A large part of the referrals centers around a meeting between Trump Jr., Kushner and a Kremlin-linked lawyer at the Trump Tower. Trump Jr. initially claimed the meeting revolved around adoptions, but emails later showed the meeting was agreed to after learning the lawyer had “official documents and information” which would incriminate Clinton.

Gates corroborated the latter claims, testifying that Trump Jr. said at a campaign meeting he had a tip about “negative information about the Clinton Foundation.”

A lawyer for Trump Jr. denied allegations that the president’s son lied in his testimony.

“We are fully confident in the testimony and information provided by Donald J. Trump, Jr.,” Alan Futerfas told the Los Angeles Times.

Criminal referrals for Bannon, Clovis and Prince were issued to Mueller three months after his report on Russian collusion was released.

According to the Los Angeles Times, the Senate Intelligence Committee believed Prince lied about his communications with Russian hedge fund manager Rick Gerson.
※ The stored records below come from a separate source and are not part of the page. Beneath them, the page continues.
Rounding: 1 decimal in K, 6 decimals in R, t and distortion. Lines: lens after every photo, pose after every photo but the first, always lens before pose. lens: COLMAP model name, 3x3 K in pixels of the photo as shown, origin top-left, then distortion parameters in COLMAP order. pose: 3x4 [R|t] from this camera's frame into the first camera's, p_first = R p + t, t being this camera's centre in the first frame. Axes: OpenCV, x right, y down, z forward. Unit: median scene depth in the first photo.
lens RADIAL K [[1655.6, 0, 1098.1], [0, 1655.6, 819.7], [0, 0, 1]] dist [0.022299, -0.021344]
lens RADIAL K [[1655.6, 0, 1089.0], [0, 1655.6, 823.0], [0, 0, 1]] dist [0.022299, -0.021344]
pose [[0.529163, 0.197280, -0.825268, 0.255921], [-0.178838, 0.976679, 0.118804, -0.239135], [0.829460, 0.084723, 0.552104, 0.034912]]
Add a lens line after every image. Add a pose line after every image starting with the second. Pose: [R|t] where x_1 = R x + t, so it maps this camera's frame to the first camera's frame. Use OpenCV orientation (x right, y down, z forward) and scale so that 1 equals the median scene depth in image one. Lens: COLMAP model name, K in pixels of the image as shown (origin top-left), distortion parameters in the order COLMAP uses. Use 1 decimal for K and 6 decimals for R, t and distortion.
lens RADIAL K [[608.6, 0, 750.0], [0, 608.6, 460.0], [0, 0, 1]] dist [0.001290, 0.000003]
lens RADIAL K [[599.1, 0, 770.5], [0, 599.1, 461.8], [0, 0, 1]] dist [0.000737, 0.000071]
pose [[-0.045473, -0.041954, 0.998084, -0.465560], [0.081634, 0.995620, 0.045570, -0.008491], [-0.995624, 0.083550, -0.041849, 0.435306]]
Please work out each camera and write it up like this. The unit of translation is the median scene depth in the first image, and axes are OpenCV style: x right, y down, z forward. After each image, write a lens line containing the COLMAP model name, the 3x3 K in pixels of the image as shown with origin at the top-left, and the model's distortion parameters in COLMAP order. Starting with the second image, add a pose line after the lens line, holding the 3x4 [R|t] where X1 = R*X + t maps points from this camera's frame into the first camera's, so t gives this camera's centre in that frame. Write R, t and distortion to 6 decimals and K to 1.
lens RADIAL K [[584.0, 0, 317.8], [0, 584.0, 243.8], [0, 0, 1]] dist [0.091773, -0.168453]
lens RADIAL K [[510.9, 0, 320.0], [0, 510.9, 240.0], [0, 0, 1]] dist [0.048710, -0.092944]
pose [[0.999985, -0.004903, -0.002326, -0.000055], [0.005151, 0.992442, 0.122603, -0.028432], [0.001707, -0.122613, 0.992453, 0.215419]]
He and Bannon gave contradicting testimony about the conversations Prince had with Gerson, leading the committee to suspect Prince was working to create a secret backchannel between Russia and the Trump administration.

The news of last year’s referrals came the same week that the committee released its final report on its bipartisan investigation into Russian interference in the 2016 election.

The Senate Intelligence Committee report, released Tuesday, among other assertions concluded that former Trump campaign chairman Paul Manafort collaborated with a “Russian intelligence officer,” who may have worked to hack Clinton’s campaign.

Democrats on the committee asserted their findings amounted to evidence of collusion between the Trump campaign and Russia, whereas Rubio expressed that it only showed evidence of Russian meddling.

“The committee obtained some information suggesting that the Russian intelligence officer, with whom Manafort had a longstanding relationship, may have been connected to the G.R.U.’s hack-and-leak operation targeting the 2016 U.S. election,” the Democrats wrote. “This is what collusion looks like.”

After the report’s release, Rubio said in a statement that “the committee found absolutely no evidence that then-candidate Trump or his campaign colluded with the Russian government” but did find “irrefutable evidence of Russian meddling.”